→ Required work
Transcribe only the lines of the listing below from the one holding "ring pip: (670, 495)" through the one holding "pinky tip: (644, 518)", inclusive, without any change.

→ Data to examine
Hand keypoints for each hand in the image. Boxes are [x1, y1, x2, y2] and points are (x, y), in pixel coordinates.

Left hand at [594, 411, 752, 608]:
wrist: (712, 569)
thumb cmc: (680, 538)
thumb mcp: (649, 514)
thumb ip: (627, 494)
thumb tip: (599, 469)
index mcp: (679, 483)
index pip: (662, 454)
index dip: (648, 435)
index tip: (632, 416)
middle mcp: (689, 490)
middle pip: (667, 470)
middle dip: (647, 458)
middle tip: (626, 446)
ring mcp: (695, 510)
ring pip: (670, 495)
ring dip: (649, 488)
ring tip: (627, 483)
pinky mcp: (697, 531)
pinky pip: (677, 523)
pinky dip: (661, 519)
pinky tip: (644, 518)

...

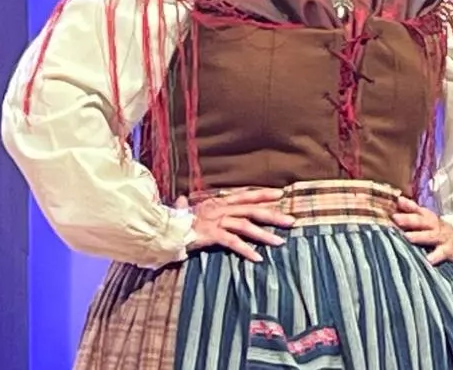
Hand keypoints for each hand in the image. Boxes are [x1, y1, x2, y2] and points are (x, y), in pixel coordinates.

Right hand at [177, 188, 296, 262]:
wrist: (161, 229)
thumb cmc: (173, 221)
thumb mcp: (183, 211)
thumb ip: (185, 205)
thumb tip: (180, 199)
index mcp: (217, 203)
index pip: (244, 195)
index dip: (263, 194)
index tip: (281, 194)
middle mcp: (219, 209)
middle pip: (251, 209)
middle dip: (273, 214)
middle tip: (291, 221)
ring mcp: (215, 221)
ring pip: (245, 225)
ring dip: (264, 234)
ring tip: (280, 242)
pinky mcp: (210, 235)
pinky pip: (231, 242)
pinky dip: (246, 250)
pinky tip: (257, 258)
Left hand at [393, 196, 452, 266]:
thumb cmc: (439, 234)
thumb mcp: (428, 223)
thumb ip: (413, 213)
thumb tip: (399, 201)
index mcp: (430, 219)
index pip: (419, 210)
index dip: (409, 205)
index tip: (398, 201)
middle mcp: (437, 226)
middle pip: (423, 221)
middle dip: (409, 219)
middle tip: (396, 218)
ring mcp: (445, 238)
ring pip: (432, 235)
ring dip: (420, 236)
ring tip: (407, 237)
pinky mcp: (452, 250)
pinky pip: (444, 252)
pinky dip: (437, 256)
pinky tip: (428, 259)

→ Response area
ring pip: (670, 495)
ring dip: (649, 488)
ring tip: (627, 483)
pinky mcp: (697, 531)
pinky pip: (677, 523)
pinky dip: (661, 519)
pinky tip: (644, 518)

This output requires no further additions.